Department of Systems Medicine and Bioengineering, The Methodist Hospital Research Institute, Weill Cornell Medical College, Houston, TX, USA.
Acad Radiol. 2012 Aug;19(8):977-85. doi: 10.1016/j.acra.2012.03.026. Epub 2012 May 15.
Quantitative measurement provides essential information about disease progression and treatment response in patients with glioblastoma multiforme (GBM). The goal of this article is to present and validate a software pipeline for semi-automatic GBM segmentation, called AFINITI (Assisted Follow-up in NeuroImaging of Therapeutic Intervention), using clinical data from GBM patients.
Our software adopts the current state-of-the-art tumor segmentation algorithms and combines them into one clinically usable pipeline. Both the advantages of the traditional voxel-based and the deformable shape-based segmentation are embedded into the software pipeline. The former provides an automatic tumor segmentation scheme based on T1- and T2-weighted magnetic resonance (MR) brain data, and the latter refines the segmentation results with minimal manual input.
Twenty-six clinical MR brain images of GBM patients were processed and compared with manual results. The results can be visualized using the embedded graphic user interface.

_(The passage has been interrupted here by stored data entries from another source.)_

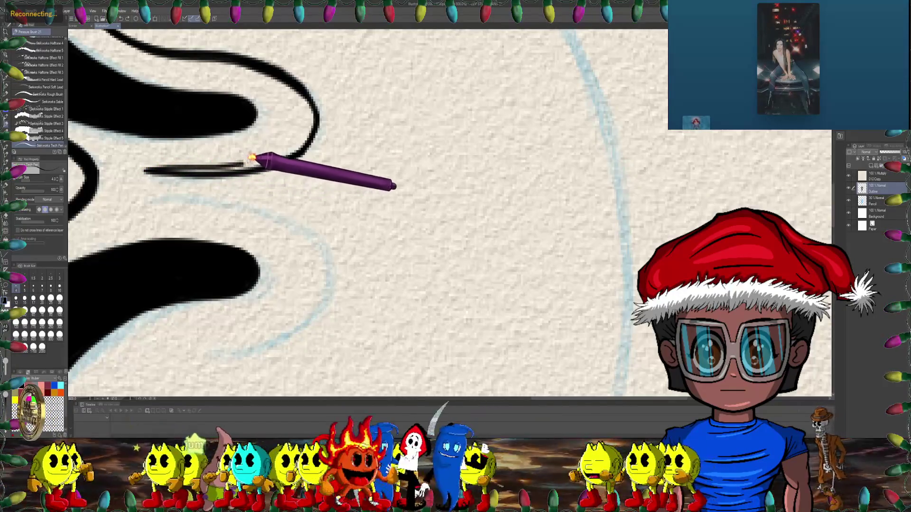
{"action": "mouse_move", "coordinate": [293, 139]}
{"action": "left_mouse_down"}
{"action": "mouse_move", "coordinate": [278, 137]}
{"action": "mouse_move", "coordinate": [265, 156]}
{"action": "left_mouse_up"}
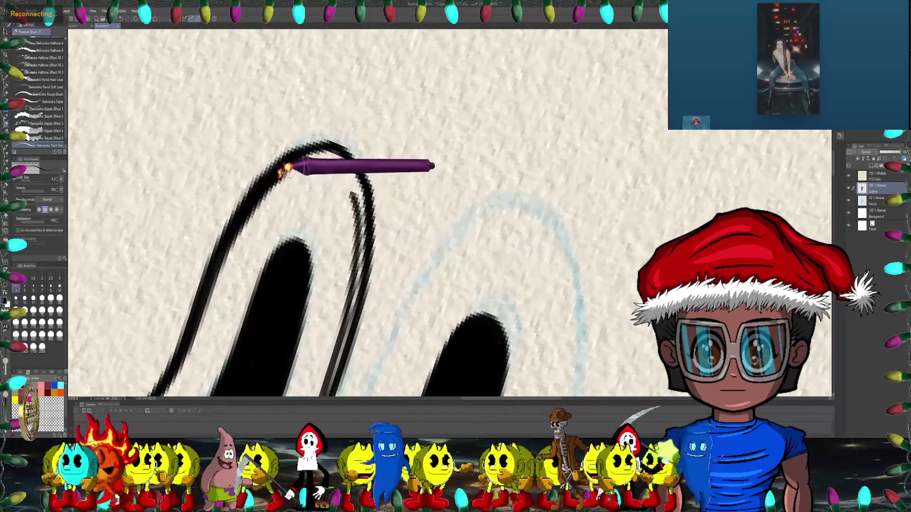
- Rotate and zoom the view so the eye outline strokes stand upright
{"action": "mouse_move", "coordinate": [333, 170]}
{"action": "left_mouse_down"}
{"action": "mouse_move", "coordinate": [305, 152]}
{"action": "mouse_move", "coordinate": [346, 157]}
{"action": "mouse_move", "coordinate": [451, 126]}
{"action": "mouse_move", "coordinate": [392, 246]}
{"action": "mouse_move", "coordinate": [386, 91]}
{"action": "mouse_move", "coordinate": [431, 92]}
{"action": "mouse_move", "coordinate": [398, 105]}
{"action": "left_mouse_up"}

Validation results using clinical GBM data showed high correlation between the AFINITI results and manual annotation. Compared to the voxel-wise segmentation, AFINITI yielded more accurate results in segmenting the enhanced GBM from multimodality MR imaging data. The proposed pipeline could be used as additional information to interpret MR brain images in neuroradiology.
在多形性胶质母细胞瘤(GBM)患者中,定量测量提供了关于疾病进展和治疗反应的重要信息。本文旨在介绍并验证一种名为 AFINITI(治疗干预神经影像学随访辅助)的 GBM 半自动分割软件,该软件使用 GBM 患者的临床数据。
我们的软件采用了当前最先进的肿瘤分割算法,并将其组合成一个临床可用的管道。传统的基于体素和基于变形形状的分割的优点都被嵌入到软件管道中。前者提供了一种基于 T1 和 T2 加权磁共振(MR)脑数据的自动肿瘤分割方案,后者则通过最小的手动输入来细化分割结果。
对 26 例 GBM 患者的临床 MR 脑图像进行了处理,并与手动结果进行了比较。结果可以通过嵌入式图形用户界面进行可视化。
使用临床 GBM 数据进行的验证结果表明,AFINITI 结果与手动标注之间具有高度相关性。与基于体素的分割相比,AFINITI 能够更准确地分割多模态 MR 成像数据中的增强 GBM。该方法可作为神经放射学中解释 MR 脑图像的附加信息。